Almost as an anticipation of the swan song that the reader has been building up to, the translation ends with the last book, aptly titled Begamat kein ansoon (Tears of the Queens) by Khwaja Hasan Nizami describing the life of royals who fled the fort after the British took over it after the 1857 revolt. As a stark contrast, the happiness is replaced by primordial fear and the onset of tear jerking cataclysm; the Mughal crown falls, the seat of power in South Asia decimated, nobility wrenched apart and the once proud inhabitants of Dilli’s regalia, captured and hanged at the kotwali chabutara where the present day Gurudwara Sisganj stands. As we know, the ones who survived were delegated to a live a life of abject poverty and misery.

Rana Safvi extolls to us how the Red Fort was originally called Quila-e-Mubarak and represented the zenith of Mughal grandeur, money and architecture. But slowly as the Mughal empire declined, the Mughals themselves started using the jewels embedded in the walls and its gold and silver paneling to fund themselves. The last straw was when the British took over the fort after the revolt, built barracks and started demolishing buildings they felt were not required. Had it not been the intervention of Lord Canning, the British would have changed the face of the fort completely. To feel and experience the actual grandeur of the fort Rana points out can now only be found in legendarium.

As a reader, going through City of my Heart was a glide, one that I am a better person for, but the same cannot be said about the emotional toll that such a volume can take. Although the nature of the prose might indicate otherwise, the book at its very core is not a work of fiction, neither does it involve an expedition into an epoch too deeply embedded in the annals of ancient history – as of today, circa 2021, it is just an echo of merely two generations ago (a generous exaggeration). Two generations only, in which centuries of honour and grace were ground into the dust; an entire way of life and the community that compounded its magnificence, brutally, unapologetically, ripped out - ‘root and stem’.

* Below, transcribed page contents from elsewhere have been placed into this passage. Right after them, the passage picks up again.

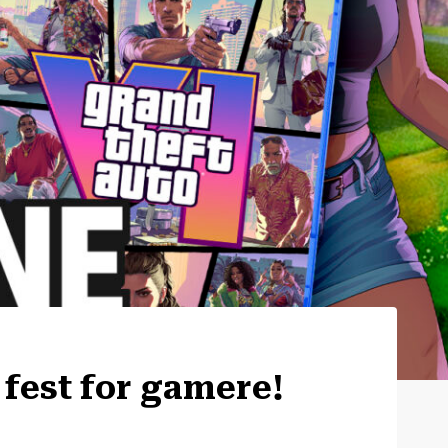
fest for gamere!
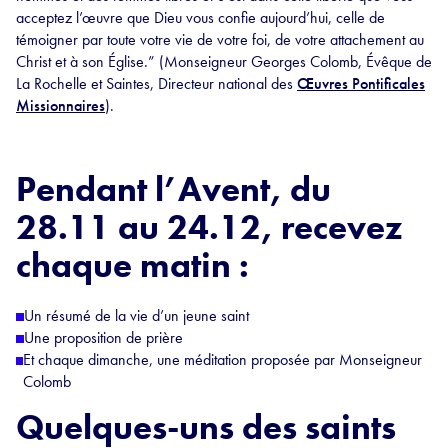
acceptez l’œuvre que Dieu vous confie aujourd’hui, celle de
témoigner par toute votre vie de votre foi, de votre attachement au
Christ et à son Église.” (Monseigneur Georges Colomb, Évêque de
La Rochelle et Saintes, Directeur national des
Œuvres Pontificales
Missionnaires
).
Pendant l’Avent, du
28.11 au 24.12, recevez
chaque matin :
Un résumé de la vie d’un jeune saint
Une proposition de prière
Et chaque dimanche, une méditation proposée par Monseigneur
Colomb
Quelques-uns des saints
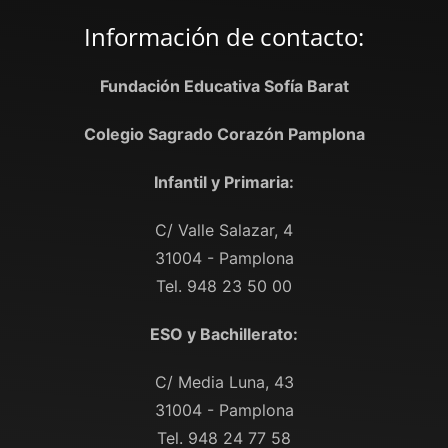
Información de contacto:
Fundación Educativa Sofía Barat
Colegio Sagrado Corazón Pamplona
Infantil y Primaria:
C/ Valle Salazar, 4
31004 - Pamplona
Tel. 948 23 50 00
ESO y Bachillerato:
C/ Media Luna, 43
31004 - Pamplona
Tel. 948 24 77 58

There are many other books that have expounded upon the inherent consequences within the greed of colonial conquest, and no matter how much one such heart might desire, the absolute love letter, that the City of my Heart undoubtedly is, does not deserve to be marred by the shadow that it preludes to. There is a time and a place for such an articulation; but almost as an ode to the exquisite decorum that Dilli itself personified, let us concur, that this is not that time.